A Colorado newspaper's decision to live blog the funeral of a 3-year-old boy with Twitter has prompted a flurry of criticism from the local media, bloggers and media ethicists.
Rocky Mountain News reporter Berny Morson covered the Wednesday funeral of Marten Kudlis, who died last week when a pickup truck careered into a Baskin Robbins ice cream shop in Aurora, Colo.
But instead of waiting until after the memorial service to publish a story, Morson sent real-time updates from his cell phone to the Rocky Mountain News' Web site using a micro-blogging service called Twitter.
The newspaper's use of the technology in this way has drawn the ire of journalists and bloggers from Colorado to the United Kingdom, who argue that the reporter essentially trivialized the tragedy by providing a play-by-play of the event.
"Today, Rocky Mountain News reporter Berny Morson took the notion of Twitter to staggeringly low depths," a Colorado Independent reporter wrote Wednesday after seeing the paper's report.
On its media blog, the U.K. newspaper Guardian said Morson was "going straight to the top of [its] 'Inappropriate Use of Technology' chart."
And popular political Weblog Daily Kos went so far as to call the incident "repulsive."
Most of Twitter's approximately 2.9 million members use the service to keep family members and friends up to date as they go about their daily lives. From their cell phones, members can send "tweets" -- 140-character, real-time messages -- about their plans for the day, people they just encountered or simply what they ate for lunch.
Some news organizations have started to adopt Twitter as a way to deliver breaking news alerts and better connect readers to major news events, such as political conventions or hurricanes.
But the Rocky Mountain News' decision to micro-blog a child's funeral raises new questions about appropriate -- and inappropriate -- uses of new technologies that blur the line between public and private moments.
"I think that reporters are often in the uncomfortable position of reporting from settings where people are in great grief," Samuel Freedman, a professor at the Columbia University Graduate School of Journalism and author of "Letters to a Young Journalist," told ABCNews.com. "These situations call for the greatest understanding and discretion on the part of the reporter.
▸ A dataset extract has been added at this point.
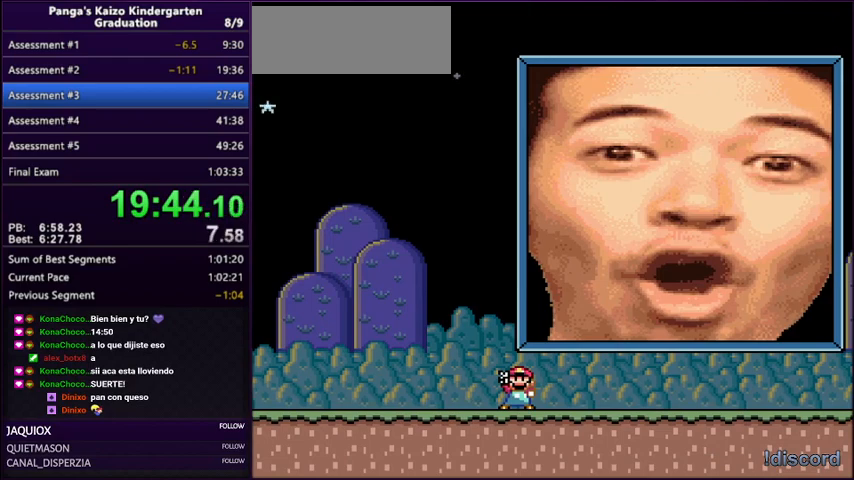
{"buttons": ["Y"], "events": []}
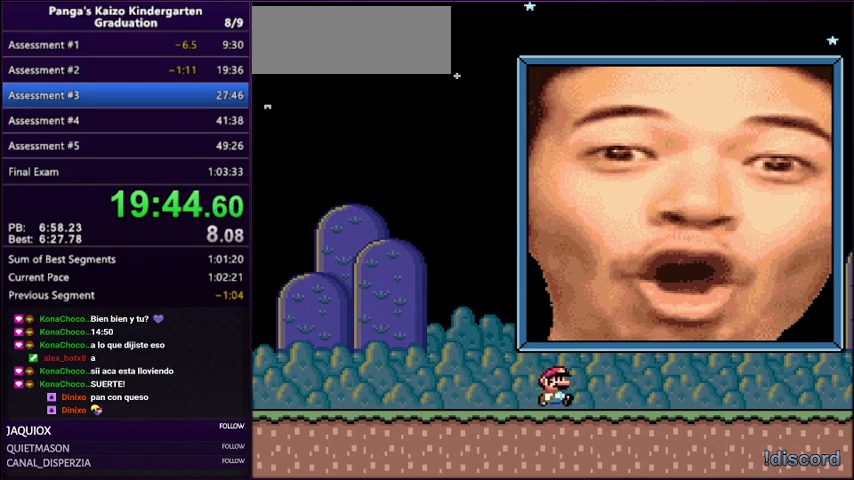
{"buttons": ["Y"], "events": []}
"To be putting real-time notes out there as opposed to waiting until the ceremony is over; there's an element of pillaging a private moment of grief that I'm uncomfortable with," he said.
Although Freedman emphasized that he holds the Rocky Mountain News in high regard, he said Twittering the event is "equivalent to a TV journalist doing a stand-up in the middle of a funeral. And I find that ghastly.
"A memorial service for a murdered, for a slain child is not a fit subject for play-by-play updates," he said.
Social networking tools enable powerful and instantaneous communication but, Freedman said, "just because the technology allows this doesn't mean that you're bound and destined to use the technology in this way."
The Rocky Mountain News did not respond to several messages left by ABCNews.com.